A new study shows a quarter of renters who left their homes did so because their landlord forced them to.
The largest research project on eviction in this country was presented yesterday in Wellington.
The Marsden Funded study titled Eviction and its Consequences brings together experts across disciplines looking at what causes people to be kicked out of their homes, and the toll it takes.
Tū Kotahi Māori Asthma and Research Trust manager Cheryl Davies described two families forced to live in a storage yard during lockdown last year after being evicted.
"Living, in the middle of winter, with no cooking facilities, no natural light, mama's dealing with a chronic health condition, and a toilet that is down the other end of the yard with no showering facilities."
Otago University housing researcher Dr Elinor Chisholm said two dozen people were interviewed for her part of the research looking at peoples' experiences of being evicted.
She said people often did not know why they were kicked out and grieved for years afterwards.
"Penny says 'we've looked after the house perfectly, kept the grounds tidy'.
"Mia said they had never missed a rent payment ever: 'We were tidy, there were no issues at all'.
"Eviction made some participants feel betrayed. Eviction as Katrina explained it: 'Makes you feel basically like a bit of dirt on the bottom of someone's shoe'."
Chisholm said those evicted often struggled to pull together cash for a bond and rent for a new house, or to pay for storage and moving costs.
She said those interviewed described ending up in far worse living conditions than their previous homes - often bunking in with friends in overcrowded houses.
"Jenny described 12 kids plus three adults living in a two-and-a-half bedroom flat.
"Polly and her partner and daughter moved into a caravan and the garage of their best friends and their kids.
"Sharing a bathroom and a kitchen among that many people was really stressful. She said that the friendship between the four adults started to get really strained."
Chisholm said people described their children needing hospitalisation for respiratory conditions because of poor living conditions after being evicted.
There were spikes in anxiety, insomnia, alcohol use, and reliance on unhealthy takeaway foods because evictees had no kitchen to prepare food in or anywhere to safely store it, she said.
Otago University senior research fellow Dr Lucy Telfar-Barnard analysed data from Stats NZ's 2018 General Social Survey.
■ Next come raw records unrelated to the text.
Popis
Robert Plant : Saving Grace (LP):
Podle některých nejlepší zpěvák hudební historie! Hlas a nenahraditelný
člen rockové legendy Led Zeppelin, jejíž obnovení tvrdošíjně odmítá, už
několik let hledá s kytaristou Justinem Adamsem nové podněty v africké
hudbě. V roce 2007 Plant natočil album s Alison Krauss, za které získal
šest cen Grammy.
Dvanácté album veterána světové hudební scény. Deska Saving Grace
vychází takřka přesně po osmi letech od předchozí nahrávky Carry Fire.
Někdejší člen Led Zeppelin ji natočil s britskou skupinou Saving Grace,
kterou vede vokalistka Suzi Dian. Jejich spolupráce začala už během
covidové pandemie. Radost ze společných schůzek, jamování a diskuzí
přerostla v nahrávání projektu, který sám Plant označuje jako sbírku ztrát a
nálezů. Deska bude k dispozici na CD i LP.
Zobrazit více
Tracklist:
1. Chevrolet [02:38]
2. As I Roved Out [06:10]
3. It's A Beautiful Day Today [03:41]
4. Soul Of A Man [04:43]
She said a quarter of renters in the survey explained the reason they left their last house was because their landlord asked them to.
Telfar-Barnard said a surprising provisional finding was that those in the LGBTQI community had their tenancies ended by landlords at twice the rate of the general population.
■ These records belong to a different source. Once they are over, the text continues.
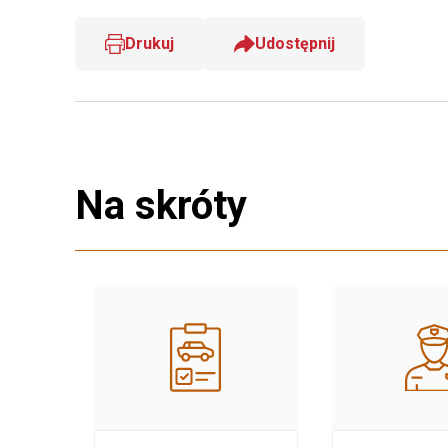
Drukuj
Udostępnij
Na skróty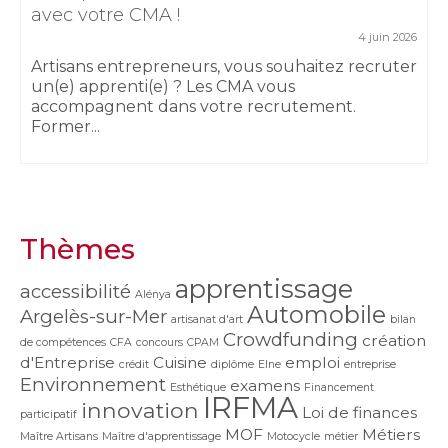
avec votre CMA !
4 juin 2026
Artisans entrepreneurs, vous souhaitez recruter
un(e) apprenti(e) ? Les CMA vous
accompagnent dans votre recrutement.
Former...
Thèmes
apprentissage
accessibilité
Alénya
Automobile
Argelès-sur-Mer
artisanat d'art
bilan
Crowdfunding
création
de compétences
CFA
concours
CPAM
d'Entreprise
Cuisine
emploi
crédit
diplôme
Elne
entreprise
Environnement
examens
Esthétique
Financement
IRFMA
innovation
Loi de finances
participatif
MOF
Métiers
Maître Artisans
Maître d'apprentissage
Motocycle
métier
She said she needed to investigate why that was the case.
Telfar-Barnard said eviction hits those with the least hardest - and could be particularly difficult for young people.
"Those children are being moved around schools, losing the connections, just having that huge upheaval constantly and the insecurity that comes with it.
"I don't think it's healthy for us as a society that we have this large proportion of people who have an area of their lives they have no control over."